# Assigned task 1
Reproduce the book discussion verbatim, everything from "But hey, this" down to "derail it further.".
# Assigned task 2
Carry on the book discussion from its final line, keeping its voice.

# Text excerpt
Yeah, let’s hammer themes into things. You certainly don’t want to use a tiny brush.

So yes, I see those things. I don’t see the hammer as the best tool to represent them.

What particularly about the husband or the brother-in-law comes off as inauthentic to you?

The brother-in-law I can’t comment because I skipped that almost entirely. The rest, also because this book is so thin, events proceed like following this one directional convenient thread. So there’s no depth also because there’s no space. The husband isn’t even in a “relationship”, they are just there as strangers because the writer put them there. Very good writers in so little space would give at least the illusion of a relationship. She doesn’t manage that.

But hey, this husband is so perceptive that he always thought his wife was alright before “turning vegetarian”. The premise already falls apart.

#####
That was the forum conversation. I didn’t want to derail it further.

One aspect I did not comment, not knowing if it was allowed or not to openly discuss the ending, is what I took as the final “revelation”. And it’s something that I see in light of other comments down that forum thread:

Being vegetarian can often be viewed as a rejection of a patriachal society.

My reaction -> “?!”

# Provided information
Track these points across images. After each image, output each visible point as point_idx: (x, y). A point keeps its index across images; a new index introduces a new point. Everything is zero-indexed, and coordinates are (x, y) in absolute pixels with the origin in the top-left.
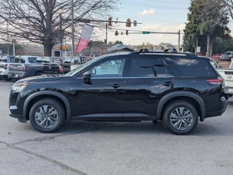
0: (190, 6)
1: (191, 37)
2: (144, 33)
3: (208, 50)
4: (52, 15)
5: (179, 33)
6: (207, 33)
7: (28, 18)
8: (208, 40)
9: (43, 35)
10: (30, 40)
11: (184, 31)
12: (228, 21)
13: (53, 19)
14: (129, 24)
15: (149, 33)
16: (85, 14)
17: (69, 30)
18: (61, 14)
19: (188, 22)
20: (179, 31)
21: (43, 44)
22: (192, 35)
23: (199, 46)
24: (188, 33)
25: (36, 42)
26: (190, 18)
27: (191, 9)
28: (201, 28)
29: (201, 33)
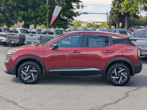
1: (114, 17)
2: (84, 13)
3: (126, 25)
5: (107, 14)
8: (126, 19)
14: (78, 7)
15: (87, 13)
19: (112, 7)
20: (107, 12)
22: (116, 15)
23: (121, 22)
24: (113, 14)
26: (114, 5)
29: (122, 14)
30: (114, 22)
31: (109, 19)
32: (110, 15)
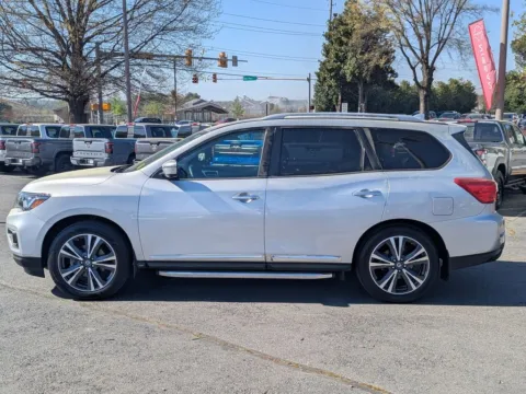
0: (326, 30)
1: (330, 86)
2: (247, 78)
4: (82, 45)
5: (309, 80)
6: (358, 78)
7: (35, 50)
9: (64, 83)
10: (41, 92)
11: (318, 75)
12: (394, 57)
13: (85, 52)
14: (223, 62)
15: (255, 78)
16: (146, 43)
17: (116, 73)
18: (98, 44)
19: (323, 59)
20: (310, 74)
21: (66, 100)
23: (342, 101)
24: (325, 79)
25: (54, 97)
26: (327, 51)
27: (328, 36)
28: (348, 69)
29: (349, 79)
30: (331, 100)
31: (317, 92)
32: (319, 81)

# Exercise response 1
But hey, this husband is so perceptive that he always thought his wife was alright before “turning vegetarian”. The premise already falls apart.

#####
That was the forum conversation. I didn’t want to derail it further.

# Exercise response 2
On one side you have the personal story of this woman and how the people around her react to her metamorphosis (however you interpret it), on the other is the leap of faith of pinning this scene to its universal dimension: “a challenging vision of patriarchy”, “some really complex ideas around feminism”, ” the predatory nature of male and female relations”.

The final revelation of the book is that the woman was abused by her father when she was a kid. This is where it really falls apart for me. It’s a sad book and a sad story and that’s all of it. I cannot read any universal dimension into it because I see the cause so horribly specific. It’s a pure, specific act of violence. That’s something I hinted in my comments above. Writing a novel is a process of transformation and of creation. It’s not just a report. Especially a book that takes that dreamlike angle and wants to elevate it, it needs to feed the metaphor ALIVE. Not kill it. Run with it, not stop it dead.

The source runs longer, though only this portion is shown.